Mr Lighty’s whole reasoning for coming to Weymouth for the weekend was to do with the fact that I love monkeys. This may seem like a strange reason until I tell you that Weymouth is close to nearby Monkey World, the ape rescue centre which assists governments around the world in rescuing primates from illegal smuggling, abuse or neglect. The centre is a well run, educational visit for anyone with a love of animals. You could easily see the level of care devoted to each of the primates living there. One of the great things about visiting out of season was the fact that we were able to take in the keeper talks on both the chimps and orang-utans without having to struggle to hear over maddening crowds, and so we learnt a lot, not only about the species as a whole, but also heard lovely, heart warming stories about the animals as individuals. Anyone visiting Dorset should most certainly put Monkey World on their list of visits, as it’s an excellent day out in this beautiful part of the country.
A gorgeous Orang-Utan at Monkey World
And so this was how we ended a weekend of Autumnal seaside success.

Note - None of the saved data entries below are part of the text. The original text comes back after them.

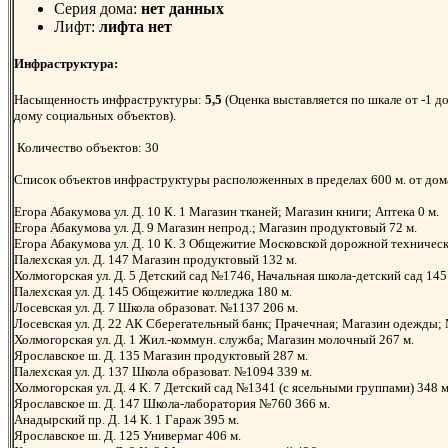
Серия дома:
нет данных
Лифт:
лифта нет
Инфраструктура:
Насыщенность инфраструктуры:
5,5
(Оценка выставляется по шкале от -1 до
дому социальных объектов).
Количество объектов: 30
Список объектов инфраструктуры расположенных в пределах 600 м. от дом
Егора Абакумова ул. Д. 10 К. 1 Магазин тканей; Магазин книги; Аптека 0 м.
Егора Абакумова ул. Д. 9 Магазин непрод.; Магазин продуктовый 72 м.
Егора Абакумова ул. Д. 10 К. 3 Общежитие Московской дорожной техничес
Палехская ул. Д. 147 Магазин продуктовый 132 м.
Холмогорская ул. Д. 5 Детский сад №1746, Начальная школа-детский сад 145
Палехская ул. Д. 145 Общежитие колледжа 180 м.
Лосевская ул. Д. 7 Школа образоват. №1137 206 м.
Лосевская ул. Д. 22 АК Сберегательный банк; Прачечная; Магазин одежды;
Холмогорская ул. Д. 1 Жил.-коммун. служба; Магазин молочный 267 м.
Ярославское ш. Д. 135 Магазин продуктовый 287 м.
Палехская ул. Д. 137 Школа образоват. №1094 339 м.
Холмогорская ул. Д. 4 К. 7 Детский сад №1341 (с ясельными группами) 348 
Ярославское ш. Д. 147 Школа-лаборатория №760 366 м.
Анадырский пр. Д. 14 К. 1 Гараж 395 м.
Ярославское ш. Д. 125 Универмаг 406 м.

Yes, we were lucky with the weather, and yes, the fact that it was Guy Fawkes’ Night probably helped too, but we also had smaller crowds to deal with and those crisp autumn days in which to walk. So I would definitely recommend a trip to the seaside this autumn. Do your research, know what’s open and what’s happening, in case you don’t get as lucky as us, and just enjoy: our country has some lovely places for us to explore, if only we learn to take pleasure in the simple things.